### TASK BRIEF
Reproduce exactly the lines that run from the start of the records below to the line with "right knee: (217, 1262)", inclusive.
━━━━━ TASK DATA ━━━━━
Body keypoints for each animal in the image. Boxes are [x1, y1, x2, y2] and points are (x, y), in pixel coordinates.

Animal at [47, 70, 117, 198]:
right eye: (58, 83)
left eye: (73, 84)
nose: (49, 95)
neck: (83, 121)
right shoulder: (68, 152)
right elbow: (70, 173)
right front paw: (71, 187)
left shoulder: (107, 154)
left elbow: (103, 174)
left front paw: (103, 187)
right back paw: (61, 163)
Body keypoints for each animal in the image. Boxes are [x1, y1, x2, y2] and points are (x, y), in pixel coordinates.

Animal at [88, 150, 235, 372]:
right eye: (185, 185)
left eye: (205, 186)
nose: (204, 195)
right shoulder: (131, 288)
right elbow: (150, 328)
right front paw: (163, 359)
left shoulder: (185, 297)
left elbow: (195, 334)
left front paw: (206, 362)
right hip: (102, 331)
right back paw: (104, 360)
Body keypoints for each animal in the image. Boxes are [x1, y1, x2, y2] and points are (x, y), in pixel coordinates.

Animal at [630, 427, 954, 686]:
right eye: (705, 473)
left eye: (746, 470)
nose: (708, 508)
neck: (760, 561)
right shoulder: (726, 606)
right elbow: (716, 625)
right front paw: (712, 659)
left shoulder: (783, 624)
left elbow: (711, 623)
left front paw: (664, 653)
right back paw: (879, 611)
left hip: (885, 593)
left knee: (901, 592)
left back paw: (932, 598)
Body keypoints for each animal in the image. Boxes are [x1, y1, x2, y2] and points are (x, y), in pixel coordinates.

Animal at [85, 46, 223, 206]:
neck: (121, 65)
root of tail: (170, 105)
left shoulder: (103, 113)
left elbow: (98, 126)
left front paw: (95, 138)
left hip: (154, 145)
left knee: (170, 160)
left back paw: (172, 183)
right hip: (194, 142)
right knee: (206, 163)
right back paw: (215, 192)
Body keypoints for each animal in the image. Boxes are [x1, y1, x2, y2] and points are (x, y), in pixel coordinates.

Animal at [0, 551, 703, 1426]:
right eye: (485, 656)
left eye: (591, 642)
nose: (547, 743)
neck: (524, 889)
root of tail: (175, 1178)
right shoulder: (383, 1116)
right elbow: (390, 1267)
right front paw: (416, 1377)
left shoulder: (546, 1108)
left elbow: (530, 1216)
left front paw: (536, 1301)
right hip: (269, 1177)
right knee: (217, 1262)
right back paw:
━━━━━
### TASK OUTPUT
Body keypoints for each animal in the image. Boxes are [x1, y1, x2, y2] and points are (x, y), in pixel coordinates.

Animal at [47, 70, 117, 198]:
right eye: (58, 83)
left eye: (73, 84)
nose: (49, 95)
neck: (83, 121)
right shoulder: (68, 152)
right elbow: (70, 173)
right front paw: (71, 187)
left shoulder: (107, 154)
left elbow: (103, 174)
left front paw: (103, 187)
right back paw: (61, 163)
Body keypoints for each animal in the image. Boxes are [x1, y1, x2, y2] and points are (x, y), in pixel coordinates.

Animal at [88, 150, 235, 372]:
right eye: (185, 185)
left eye: (205, 186)
nose: (204, 195)
right shoulder: (131, 288)
right elbow: (150, 328)
right front paw: (163, 359)
left shoulder: (185, 297)
left elbow: (195, 334)
left front paw: (206, 362)
right hip: (102, 331)
right back paw: (104, 360)
Body keypoints for each animal in the image. Boxes are [x1, y1, x2, y2] and points are (x, y), in pixel coordinates.

Animal at [630, 427, 954, 686]:
right eye: (705, 473)
left eye: (746, 470)
nose: (708, 508)
neck: (760, 561)
right shoulder: (726, 606)
right elbow: (716, 625)
right front paw: (712, 659)
left shoulder: (783, 624)
left elbow: (711, 623)
left front paw: (664, 653)
right back paw: (879, 611)
left hip: (885, 593)
left knee: (901, 592)
left back paw: (932, 598)
Body keypoints for each animal in the image. Boxes are [x1, y1, x2, y2] and points are (x, y), in pixel coordinates.

Animal at [85, 46, 223, 206]:
neck: (121, 65)
root of tail: (170, 105)
left shoulder: (103, 113)
left elbow: (98, 126)
left front paw: (95, 138)
left hip: (154, 145)
left knee: (170, 160)
left back paw: (172, 183)
right hip: (194, 142)
right knee: (206, 163)
right back paw: (215, 192)
Body keypoints for each animal in the image. Boxes are [x1, y1, x2, y2] and points are (x, y), in pixel coordinates.

Animal at [0, 551, 703, 1426]:
right eye: (485, 656)
left eye: (591, 642)
nose: (547, 743)
neck: (524, 889)
root of tail: (175, 1178)
right shoulder: (383, 1116)
right elbow: (390, 1267)
right front paw: (416, 1377)
left shoulder: (546, 1108)
left elbow: (530, 1216)
left front paw: (536, 1301)
right hip: (269, 1177)
right knee: (217, 1262)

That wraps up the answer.